Today, we get a fascinating insight into this problem thanks to the work of Jacob Eisenstein at the Georgia Institute of Technology in Atlanta and a few pals. These guys have measured the spread of neologisms on Twitter and say they have clear evidence that online language is not converging at all. Indeed, they say that electronic dialects are just as common as ordinary ones and seem to reflect same fault lines in society.
…
Disappointment for those who thought the Net would help people overcome the curse of Babel.
When we move into new languages or means of communication, we simply take our linguistic diversity with us, like well traveled but familiar luggage.
If you think about it, the difficulties of multiple semantics for OWL same:As is another instance of the same phenomena. Semantically distinct groups assigned the same token, OWL same:As different semantics. That should not have been a surprise. But it was and it will be every time on community privileges itself to be the giver of meaning for any term.
If you want to see the background for the post in full:
Diffusion of Lexical Change in Social Media by Jacob Eisenstein, Brendan O’Connor, Noah A. Smith, Eric P. Xing.
Abstract:
Computer-mediated communication is driving fundamental changes in the nature of written language. We investigate these changes by statistical analysis of a dataset comprising 107 million Twitter messages (authored by 2.7 million unique user accounts). Using a latent vector autoregressive model to aggregate across thousands of words, we identify high-level patterns in diffusion of linguistic change over the United States.
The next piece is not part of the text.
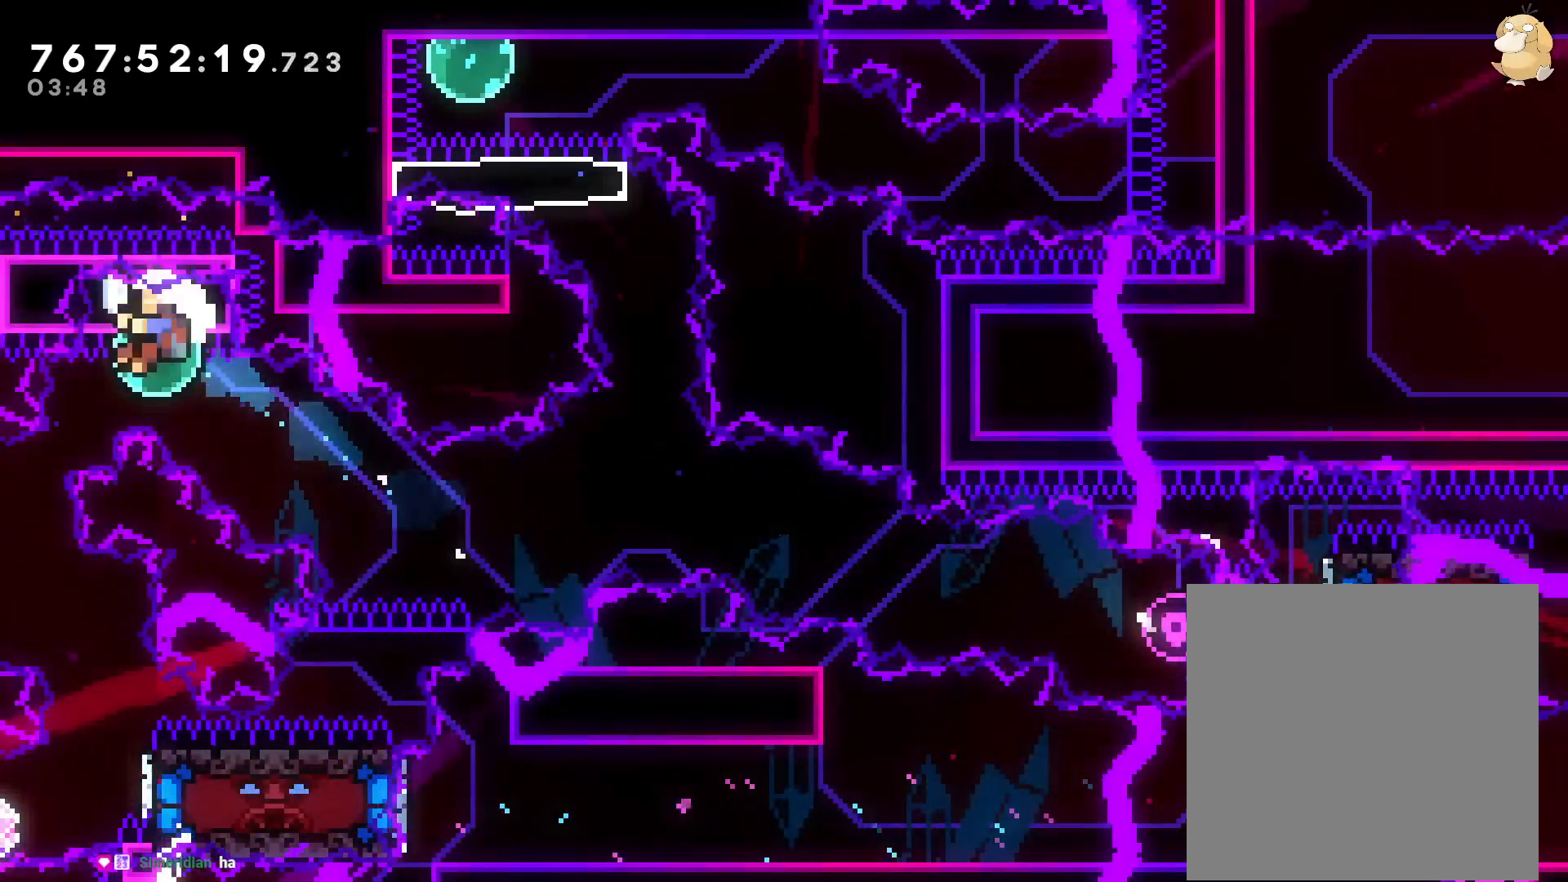
{"dt_ms": 500, "buttons": ["A"], "left_stick": "center", "right_stick": "center", "events": [[50, "Y", "up"], [67, "DPAD_DOWN", "up"], [167, "DPAD_DOWN", "down"], [167, "DPAD_RIGHT", "down"], [300, "DPAD_RIGHT", "up"], [333, "DPAD_DOWN", "up"], [383, "A", "down"]]}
Our model is robust to unpredictable changes in Twitter’s sampling rate, and provides a probabilistic characterization of the relationship of macro-scale linguistic influence to a set of demographic and geographic predictors. The results of this analysis offer support for prior arguments that focus on geographical proximity and population size. However, demographic similarity — especially with regard to race — plays an even more central role, as cities with similar racial demographics are far more likely to share linguistic influence. Rather than moving towards a single unified “netspeak” dialect, language evolution in computer-mediated communication reproduces existing fault lines in spoken American English.